Kein anderer Journalist sollte für die Operation im Einsatzbereich eingesetzt werden. Bei Bedarf können mit Genehmigung der Kommandanten Aufnahmen im Einsatzgebiet angefertigt werden. In der Region sollten AA- und TRT-Journalisten präsent sein und Berichte und Bilder veröffentlichen.

Die ausländische Presse darf nicht in die Region einreisen. Sie sollte durch Akkreditierungen unter Kontrolle gehalten werden. Es ist besser, wenn die Presse die Anzahl der getöteten Terroristen freigibt, andernfalls führen die Routineangaben zu Verwirrung.
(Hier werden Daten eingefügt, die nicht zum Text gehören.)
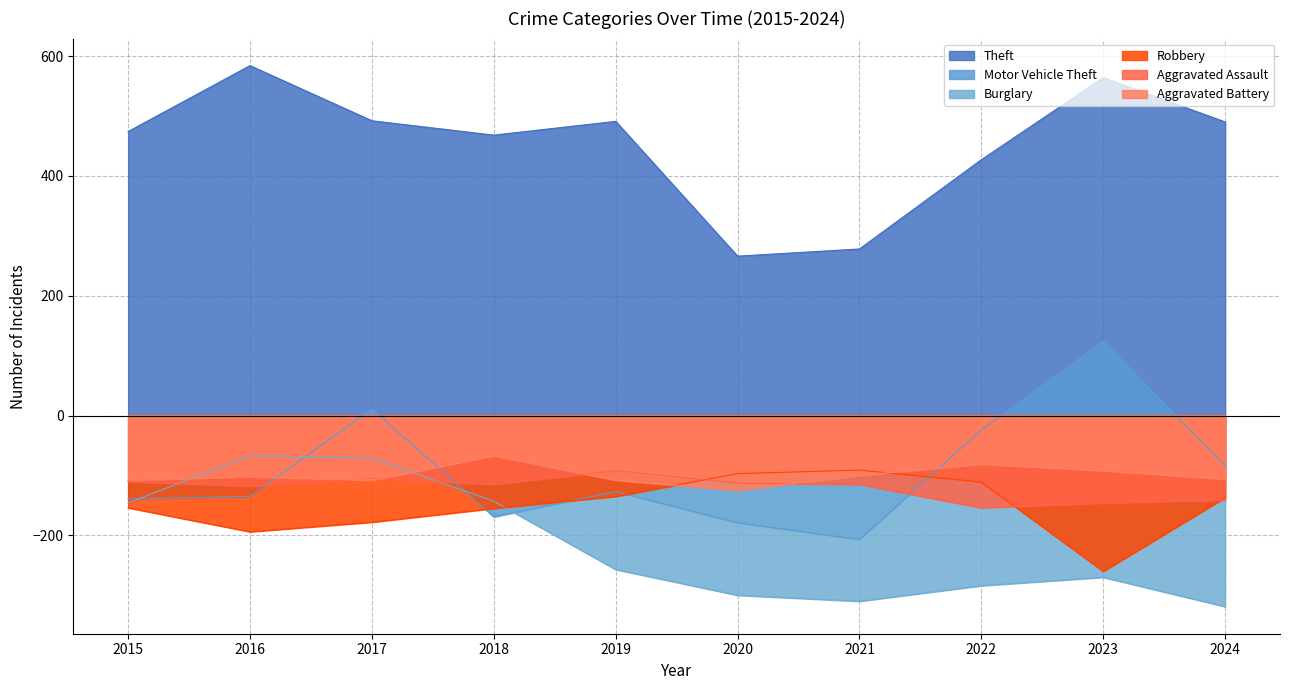

What is the difference between the maximum and minimum values in the Burglary series?

252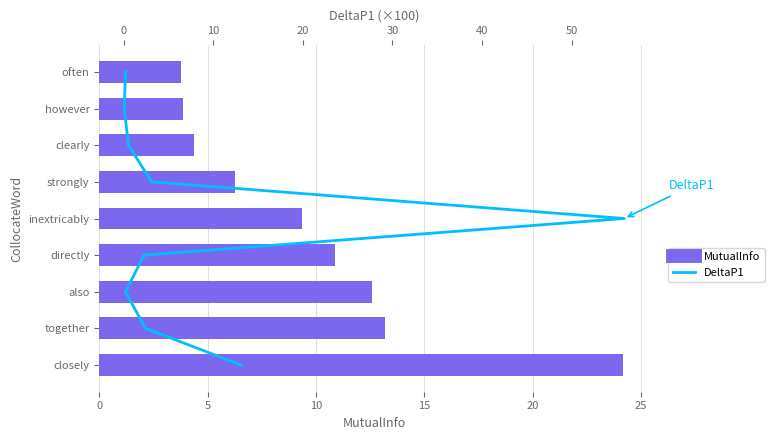

At how many categories does at least one series exceed 4?

9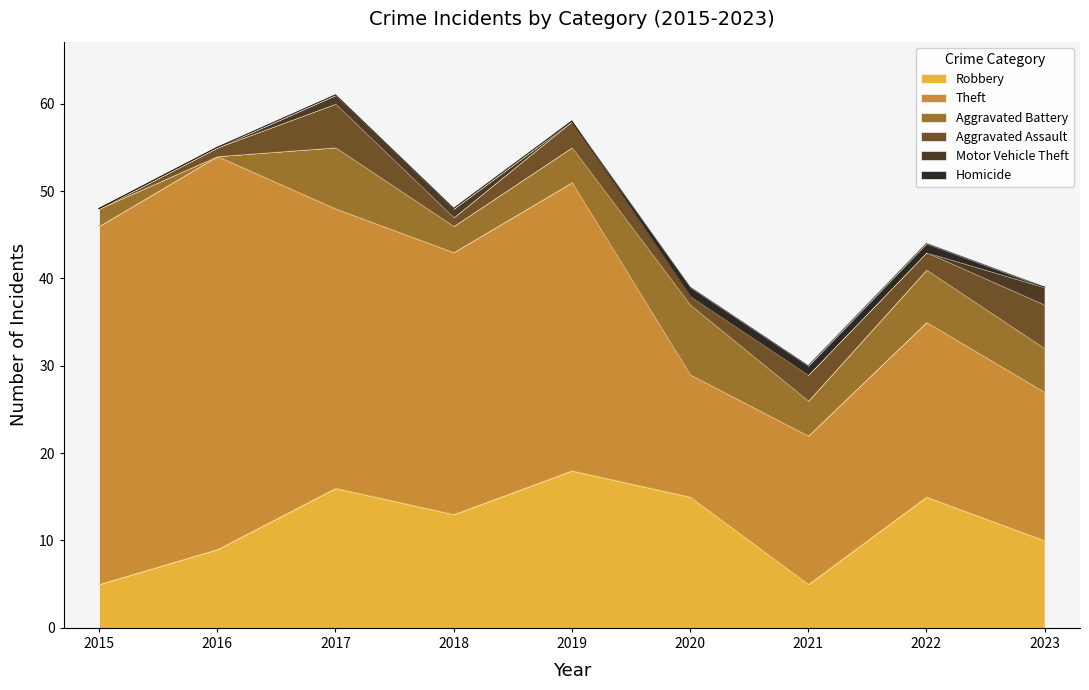

The value of Aggravated Battery at 2017 is 12. True or false?

False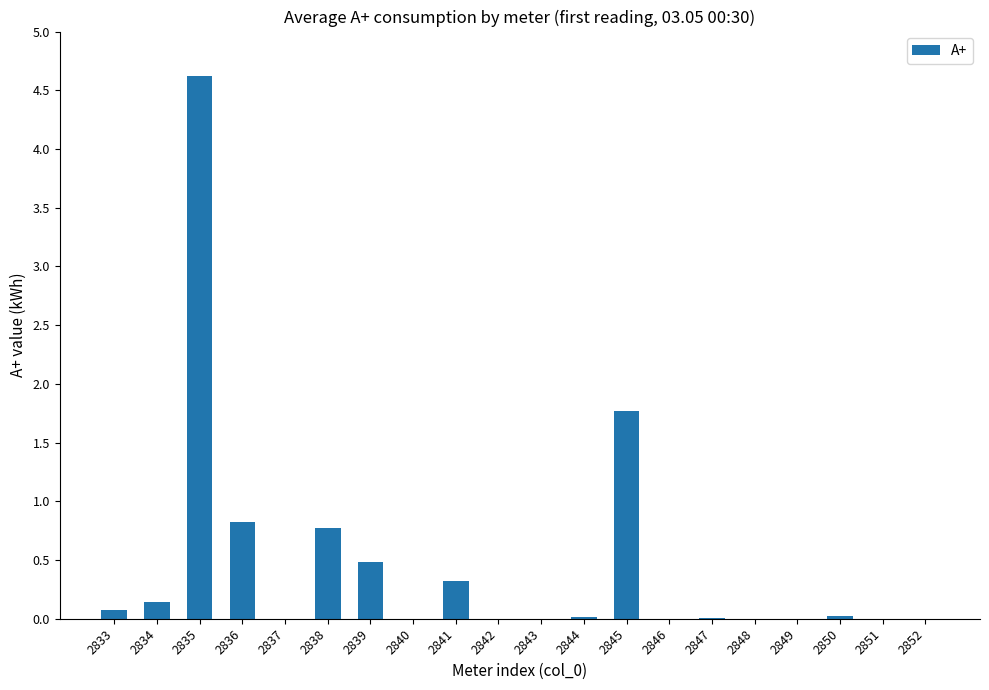

Which has a higher value, 2843 or 2839?

2839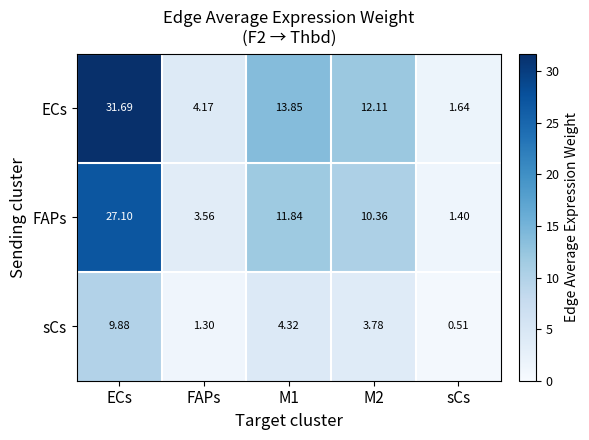

At which category does the chart reach its peak across all series?

ECs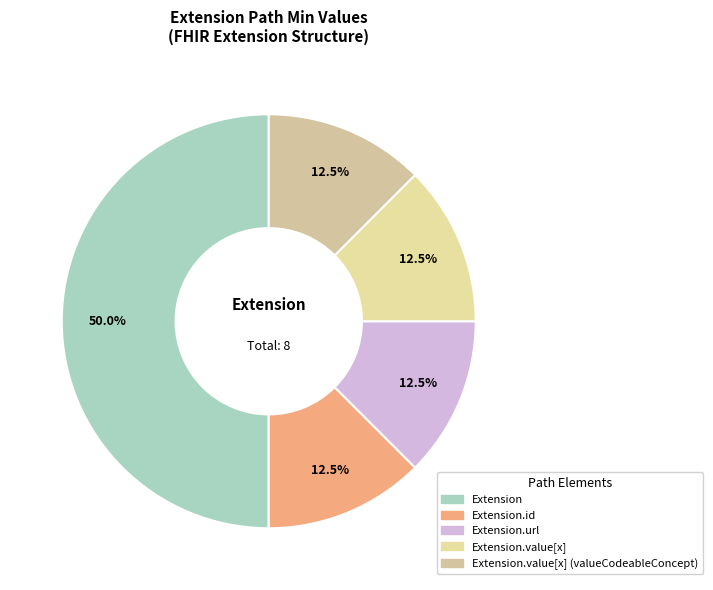

How many slices are in this pie chart?

5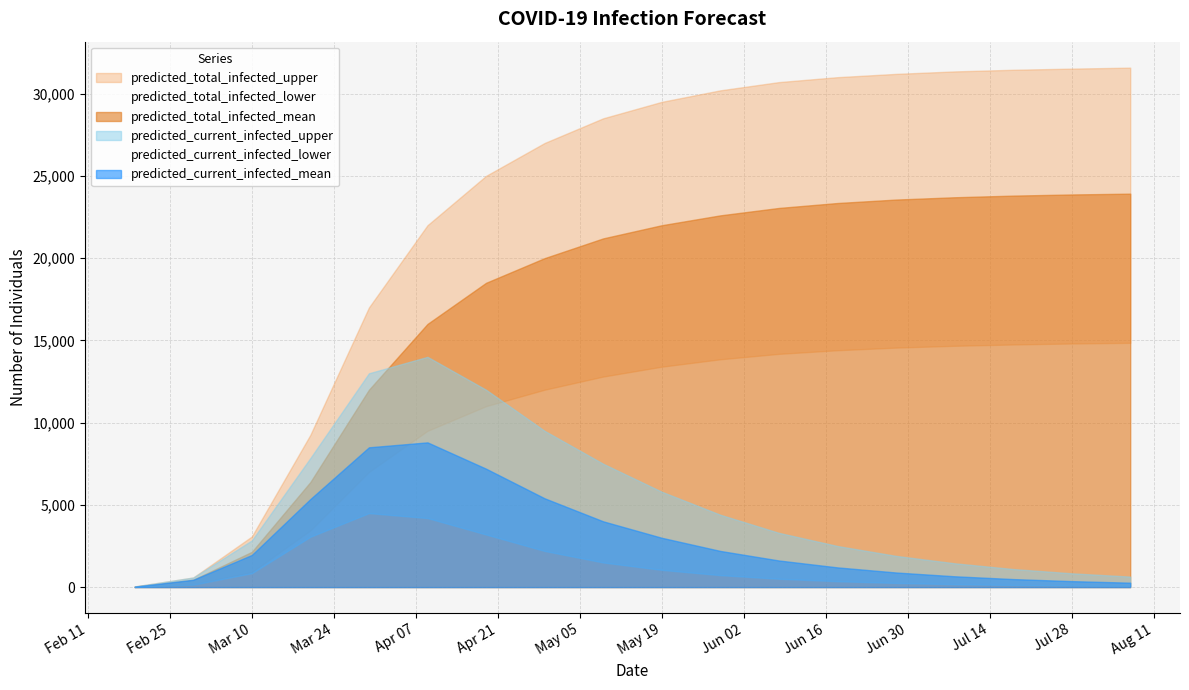

What is the average value of the predicted_current_infected_lower series?

1281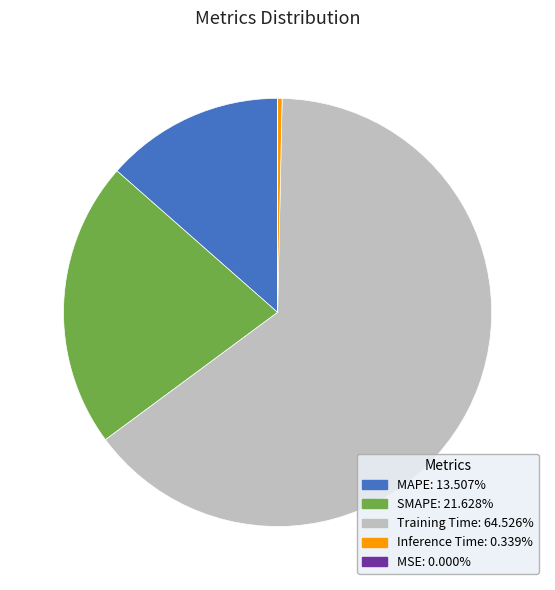

Does any single category account for the majority?

Yes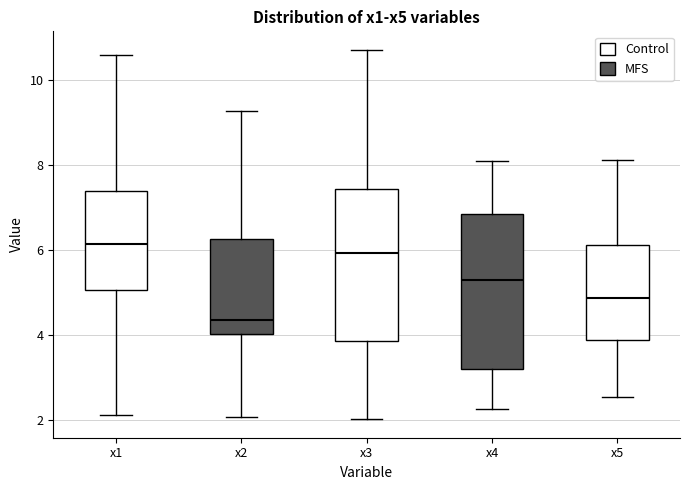

Reading left to right, transcribe this box plot: for each box, give where its median line is, the range the box spans, and where its two whiskers end, as read against the y-axis. The values are not printed on the chart, so give them approximately, as read against the axis.

x1: median 6.2, box 5.0 to 7.4, whiskers 2.0 to 10.6
x2: median 4.4, box 4.0 to 6.2, whiskers 2.0 to 9.2
x3: median 6.0, box 3.8 to 7.4, whiskers 2.0 to 10.8
x4: median 5.2, box 3.2 to 6.8, whiskers 2.2 to 8.0
x5: median 4.8, box 3.8 to 6.2, whiskers 2.6 to 8.2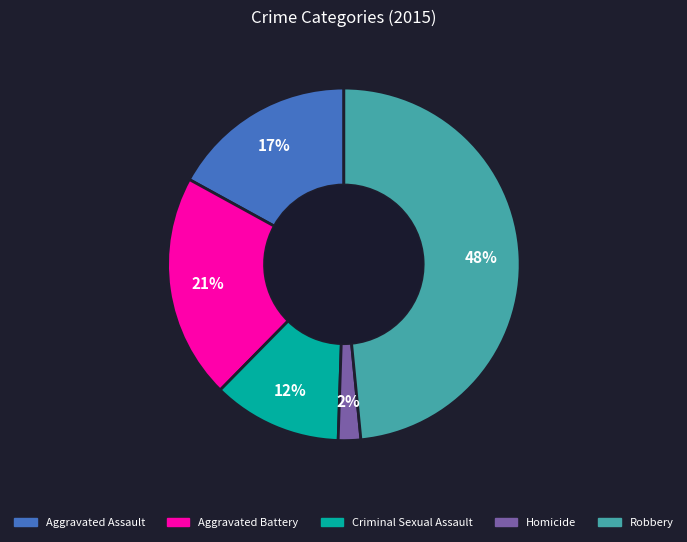

Is Criminal Sexual Assault the majority of the pie?

No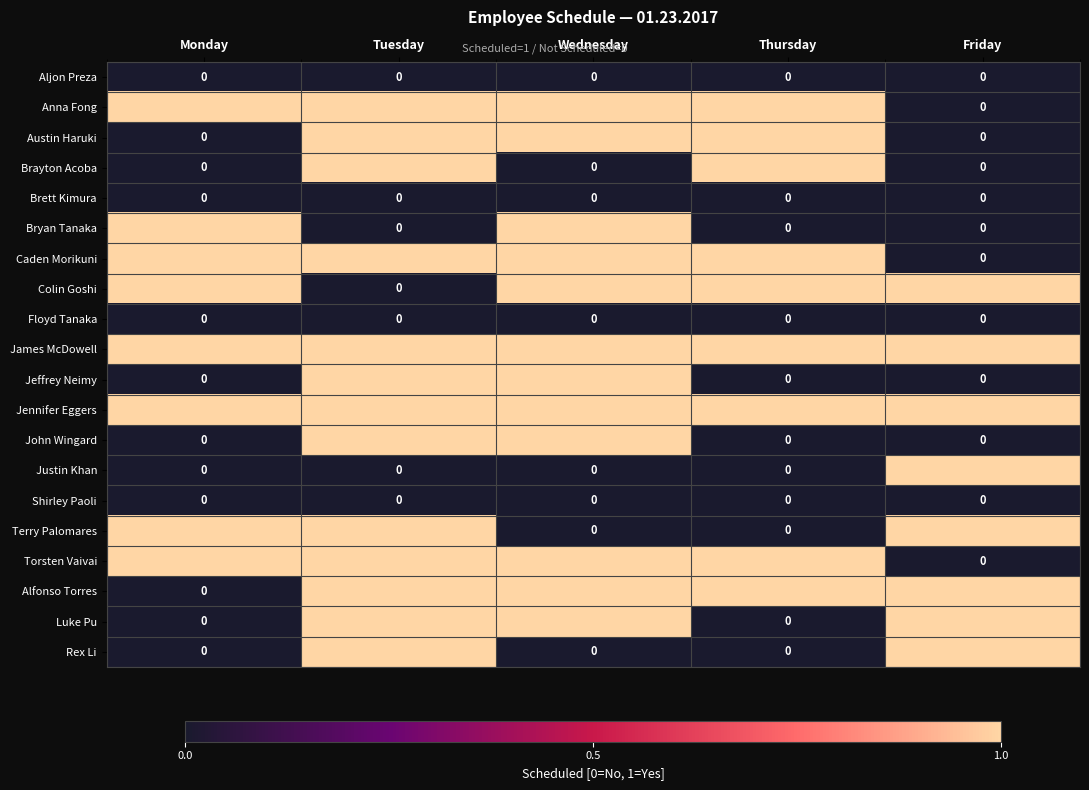

How many Torsten Vaivai values are between 1 and 2?

4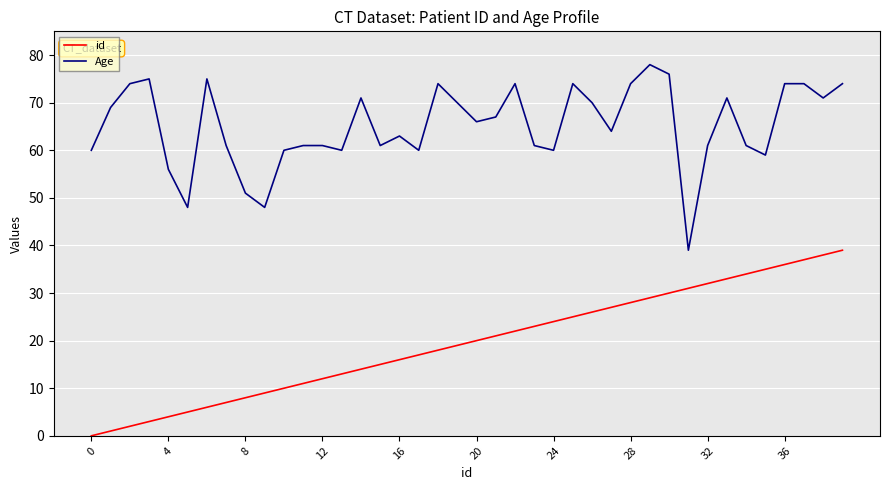

What is the difference between the maximum and minimum values in the id series?

39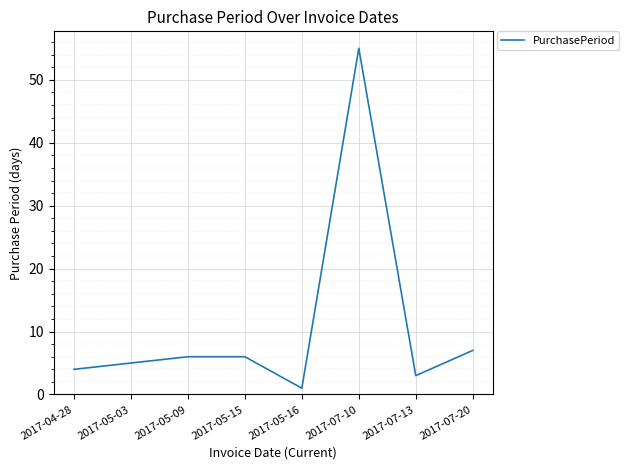

At which category does the chart reach its peak across all series?

2017-07-10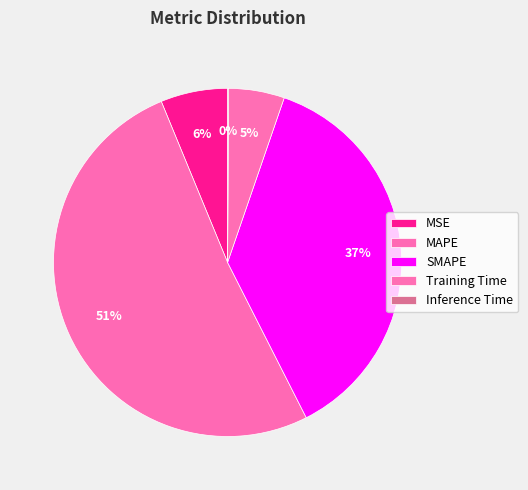

Which category accounts for the majority?

MAPE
In dieser Hinsicht ist besondere Sensibilität notwendig. Die Meldung von zivilen Opfern sollte verhindert werden, dies liegt ebenso wie die Verhinderung von Bildern und Nachrichten, die zu einem Verfall der Moral bei den Operationskräften vor Ort führen können, in der Verantwortung des führenden Personals in der Region. Der wichtigste Teil der Operation ist die Presse, das sollte niemand vergessen."


Ausgerechnet das ägyptische Fernsehen

Mittlerweile sind fast alle in dem Papier angeordneten Maßnahmen verwirklicht worden: Die Presse wurde gleichgeschalten, zwölf Städte in großen Teilen dem Erdboden gleichgemacht, die HDP-Führung und fast alle Abgeordneten verhaftet, die kurdische Bevölkerung im Südosten und Osten der Türkei wird weiterhin terrorisiert, die kommenden Kommunalwahlen verkommen zur Farce.

Das ausgerechnet das ägyptische Fernsehen diese Papiere veröffentlichte, ist kein Zufall. Ägypten ist ein entschiedener Gegner der Muslimbruderschaft, der wiederrum Erdogan angehört. Ihr Interesse ist es, den Einfluss der Muslimbruderschaft, respektive des sunnitischen Islams zu begrenzen.

Das Verhältnis der Türkei zur Muslimbruderschaft und zu salafistischen Gruppen ist ein Thema, das genauer unter die Lupe genommen werden muss, zumal der türkische Einfluss dazu bis nach Deutschland reicht.